How do you eat a gourmet burger?

To me burgers are the classic grab and go fast food. You pick them up double-handed and munch away.

What you don’t do is eat it with a knife and fork. Defeats the object, surely?

If you want a sit-down meal do it properly. If we saw Mr Bean carefully slicing up a burger into mouth-sized morsels we’d roar with laughter, right?

But gourmet burgers tend to be a bit sloppy, dripping and oozing with delicious filling.

Hand built burgers under construction in the kitchen.

You can easily get to grips with a Big Mac but a gourmet burger is likely to collapse in a heap, splash your shirt or dribble down your chin.

The mess factor doesn’t matter if you’re at home but in a restaurant you could end up making a spectacle of yourself.

At least at PAX Burger, Lindley’s new American-style diner, everyone has the same conundrum.

To slice or not to slice? That is the question.

• **Aim**: Please rewrite the burger piece starting at "You can easily" and ending at "the same conundrum.", swapping "conundrum" for "dilemma". Work from the burger piece alone.

• **Items**:

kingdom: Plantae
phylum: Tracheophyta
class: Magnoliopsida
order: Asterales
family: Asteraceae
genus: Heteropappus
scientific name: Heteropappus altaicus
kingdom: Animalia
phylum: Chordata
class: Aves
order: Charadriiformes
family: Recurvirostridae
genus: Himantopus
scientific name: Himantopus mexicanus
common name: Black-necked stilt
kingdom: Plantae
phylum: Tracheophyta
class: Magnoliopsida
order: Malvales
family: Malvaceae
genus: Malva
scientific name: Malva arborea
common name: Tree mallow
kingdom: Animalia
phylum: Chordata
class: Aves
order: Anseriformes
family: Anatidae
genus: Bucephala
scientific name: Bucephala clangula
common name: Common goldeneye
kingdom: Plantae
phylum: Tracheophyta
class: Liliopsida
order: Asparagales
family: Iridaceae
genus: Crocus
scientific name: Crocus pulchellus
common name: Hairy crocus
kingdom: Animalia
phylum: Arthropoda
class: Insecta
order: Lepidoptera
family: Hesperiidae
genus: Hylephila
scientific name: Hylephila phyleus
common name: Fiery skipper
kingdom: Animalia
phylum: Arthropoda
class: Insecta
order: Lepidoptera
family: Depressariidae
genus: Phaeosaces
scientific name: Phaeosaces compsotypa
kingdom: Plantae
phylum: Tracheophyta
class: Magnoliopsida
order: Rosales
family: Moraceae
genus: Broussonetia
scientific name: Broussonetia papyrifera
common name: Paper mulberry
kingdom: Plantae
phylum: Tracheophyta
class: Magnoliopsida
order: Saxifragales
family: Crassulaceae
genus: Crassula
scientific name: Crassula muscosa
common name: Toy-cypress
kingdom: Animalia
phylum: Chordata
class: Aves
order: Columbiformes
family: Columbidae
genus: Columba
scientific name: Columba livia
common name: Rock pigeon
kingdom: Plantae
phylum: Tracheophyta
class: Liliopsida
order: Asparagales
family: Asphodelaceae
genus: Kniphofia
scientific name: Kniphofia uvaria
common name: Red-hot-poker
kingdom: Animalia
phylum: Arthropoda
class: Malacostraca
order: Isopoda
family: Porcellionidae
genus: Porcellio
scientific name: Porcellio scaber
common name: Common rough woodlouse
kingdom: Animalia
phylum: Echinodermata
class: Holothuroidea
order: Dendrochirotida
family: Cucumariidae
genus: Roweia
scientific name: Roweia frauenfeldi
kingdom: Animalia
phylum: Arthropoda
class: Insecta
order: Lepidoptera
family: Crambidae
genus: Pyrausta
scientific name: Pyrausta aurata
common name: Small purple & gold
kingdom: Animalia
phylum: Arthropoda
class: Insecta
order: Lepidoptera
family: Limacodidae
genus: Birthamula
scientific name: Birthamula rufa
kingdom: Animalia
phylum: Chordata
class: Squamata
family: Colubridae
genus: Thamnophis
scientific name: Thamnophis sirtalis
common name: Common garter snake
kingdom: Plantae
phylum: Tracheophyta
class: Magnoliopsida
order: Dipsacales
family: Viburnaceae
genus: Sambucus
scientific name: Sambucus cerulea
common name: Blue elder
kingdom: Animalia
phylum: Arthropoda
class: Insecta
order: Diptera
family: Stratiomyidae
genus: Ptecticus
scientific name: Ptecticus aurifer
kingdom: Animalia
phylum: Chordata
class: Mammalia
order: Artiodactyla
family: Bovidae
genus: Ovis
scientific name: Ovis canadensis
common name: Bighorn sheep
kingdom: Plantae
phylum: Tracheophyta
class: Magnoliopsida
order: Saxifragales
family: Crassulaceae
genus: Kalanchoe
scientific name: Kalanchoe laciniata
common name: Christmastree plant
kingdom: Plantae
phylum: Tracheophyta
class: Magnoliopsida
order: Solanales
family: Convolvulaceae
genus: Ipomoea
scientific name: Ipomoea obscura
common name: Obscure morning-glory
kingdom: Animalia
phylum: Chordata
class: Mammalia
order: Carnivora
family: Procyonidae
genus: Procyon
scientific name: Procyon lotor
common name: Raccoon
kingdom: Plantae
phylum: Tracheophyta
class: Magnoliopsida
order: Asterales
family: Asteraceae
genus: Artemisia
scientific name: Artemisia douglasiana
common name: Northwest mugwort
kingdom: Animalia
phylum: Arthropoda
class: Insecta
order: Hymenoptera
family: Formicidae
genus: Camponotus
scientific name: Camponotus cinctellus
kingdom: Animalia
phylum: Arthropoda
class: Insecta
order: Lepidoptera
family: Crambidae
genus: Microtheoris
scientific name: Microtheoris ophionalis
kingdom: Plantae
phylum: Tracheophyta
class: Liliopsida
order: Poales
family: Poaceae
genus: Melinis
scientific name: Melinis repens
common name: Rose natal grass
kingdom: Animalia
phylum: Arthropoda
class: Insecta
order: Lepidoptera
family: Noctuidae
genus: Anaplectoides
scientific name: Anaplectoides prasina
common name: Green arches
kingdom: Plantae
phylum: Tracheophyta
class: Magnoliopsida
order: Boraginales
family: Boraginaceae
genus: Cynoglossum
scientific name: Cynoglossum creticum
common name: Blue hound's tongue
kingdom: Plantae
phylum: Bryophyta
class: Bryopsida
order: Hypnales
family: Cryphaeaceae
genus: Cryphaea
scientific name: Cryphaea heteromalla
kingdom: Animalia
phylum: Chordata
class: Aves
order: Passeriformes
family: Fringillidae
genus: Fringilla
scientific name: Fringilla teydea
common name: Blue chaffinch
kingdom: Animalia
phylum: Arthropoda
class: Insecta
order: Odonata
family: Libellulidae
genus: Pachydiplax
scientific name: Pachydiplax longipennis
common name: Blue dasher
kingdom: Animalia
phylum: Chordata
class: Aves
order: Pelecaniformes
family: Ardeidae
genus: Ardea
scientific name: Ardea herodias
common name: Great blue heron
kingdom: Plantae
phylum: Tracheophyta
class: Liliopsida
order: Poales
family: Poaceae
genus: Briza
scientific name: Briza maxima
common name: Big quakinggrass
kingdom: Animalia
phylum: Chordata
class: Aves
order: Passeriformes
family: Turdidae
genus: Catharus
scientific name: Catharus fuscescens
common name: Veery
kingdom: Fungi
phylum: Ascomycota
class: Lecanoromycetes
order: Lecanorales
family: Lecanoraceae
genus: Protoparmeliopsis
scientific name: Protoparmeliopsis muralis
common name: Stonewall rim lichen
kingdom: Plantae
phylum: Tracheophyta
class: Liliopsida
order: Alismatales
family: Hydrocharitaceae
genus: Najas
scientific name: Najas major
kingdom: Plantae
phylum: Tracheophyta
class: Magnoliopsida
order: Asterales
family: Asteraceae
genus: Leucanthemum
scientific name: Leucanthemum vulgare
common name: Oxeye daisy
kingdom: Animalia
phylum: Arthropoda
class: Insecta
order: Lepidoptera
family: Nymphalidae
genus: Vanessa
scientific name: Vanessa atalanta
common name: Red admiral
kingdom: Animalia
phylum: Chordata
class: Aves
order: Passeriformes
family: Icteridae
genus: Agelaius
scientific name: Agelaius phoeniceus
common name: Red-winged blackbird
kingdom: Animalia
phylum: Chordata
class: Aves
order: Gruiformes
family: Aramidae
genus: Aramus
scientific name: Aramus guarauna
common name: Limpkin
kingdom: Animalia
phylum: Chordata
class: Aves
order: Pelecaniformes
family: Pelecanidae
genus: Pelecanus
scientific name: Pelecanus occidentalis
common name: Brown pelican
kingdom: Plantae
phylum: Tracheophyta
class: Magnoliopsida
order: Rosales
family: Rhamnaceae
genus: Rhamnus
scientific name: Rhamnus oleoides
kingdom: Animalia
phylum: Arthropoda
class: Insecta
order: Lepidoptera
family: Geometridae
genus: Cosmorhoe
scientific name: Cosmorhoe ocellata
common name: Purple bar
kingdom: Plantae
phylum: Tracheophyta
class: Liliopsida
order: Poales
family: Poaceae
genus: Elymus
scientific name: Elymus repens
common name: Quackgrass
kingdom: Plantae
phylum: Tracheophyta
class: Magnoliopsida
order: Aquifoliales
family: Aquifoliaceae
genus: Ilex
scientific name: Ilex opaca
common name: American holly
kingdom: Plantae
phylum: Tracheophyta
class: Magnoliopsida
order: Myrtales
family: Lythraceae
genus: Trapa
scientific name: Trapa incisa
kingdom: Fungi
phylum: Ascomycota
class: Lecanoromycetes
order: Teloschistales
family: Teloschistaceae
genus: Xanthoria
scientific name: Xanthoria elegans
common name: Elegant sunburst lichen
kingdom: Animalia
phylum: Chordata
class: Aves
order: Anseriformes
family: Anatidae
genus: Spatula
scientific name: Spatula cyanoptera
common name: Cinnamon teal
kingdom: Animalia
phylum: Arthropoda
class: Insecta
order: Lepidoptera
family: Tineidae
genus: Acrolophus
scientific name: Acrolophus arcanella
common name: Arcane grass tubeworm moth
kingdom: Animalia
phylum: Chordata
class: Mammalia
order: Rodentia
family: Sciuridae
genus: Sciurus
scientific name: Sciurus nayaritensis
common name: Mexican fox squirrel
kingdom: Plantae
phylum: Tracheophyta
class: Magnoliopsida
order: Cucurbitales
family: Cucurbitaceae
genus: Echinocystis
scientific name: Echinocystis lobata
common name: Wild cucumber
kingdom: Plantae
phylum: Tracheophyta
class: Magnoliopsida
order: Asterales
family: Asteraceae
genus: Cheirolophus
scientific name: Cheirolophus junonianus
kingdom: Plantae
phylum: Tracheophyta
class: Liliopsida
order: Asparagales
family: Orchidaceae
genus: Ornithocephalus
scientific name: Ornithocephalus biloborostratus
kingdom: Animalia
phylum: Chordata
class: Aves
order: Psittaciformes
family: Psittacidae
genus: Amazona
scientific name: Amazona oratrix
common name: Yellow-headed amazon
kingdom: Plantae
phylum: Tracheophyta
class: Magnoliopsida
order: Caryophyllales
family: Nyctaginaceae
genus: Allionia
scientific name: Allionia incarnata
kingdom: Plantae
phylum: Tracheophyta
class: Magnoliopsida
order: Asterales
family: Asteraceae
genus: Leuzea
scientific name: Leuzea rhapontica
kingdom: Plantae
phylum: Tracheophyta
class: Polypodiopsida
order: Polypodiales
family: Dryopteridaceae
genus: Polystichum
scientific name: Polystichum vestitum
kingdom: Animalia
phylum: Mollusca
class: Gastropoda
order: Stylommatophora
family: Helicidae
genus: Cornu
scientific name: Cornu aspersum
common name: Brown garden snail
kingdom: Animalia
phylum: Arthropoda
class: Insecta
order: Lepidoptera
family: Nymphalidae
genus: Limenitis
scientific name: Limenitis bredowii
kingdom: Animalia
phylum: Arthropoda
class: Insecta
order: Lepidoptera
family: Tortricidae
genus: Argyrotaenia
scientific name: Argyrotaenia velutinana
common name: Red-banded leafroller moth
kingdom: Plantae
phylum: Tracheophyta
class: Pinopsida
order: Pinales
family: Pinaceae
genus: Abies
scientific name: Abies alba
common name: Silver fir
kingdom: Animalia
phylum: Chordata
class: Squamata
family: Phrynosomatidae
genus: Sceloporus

• **Task response**:
You can easily get to grips with a Big Mac but a gourmet burger is likely to collapse in a heap, splash your shirt or dribble down your chin.

The mess factor doesn’t matter if you’re at home but in a restaurant you could end up making a spectacle of yourself.

At least at PAX Burger, Lindley’s new American-style diner, everyone has the same dilemma.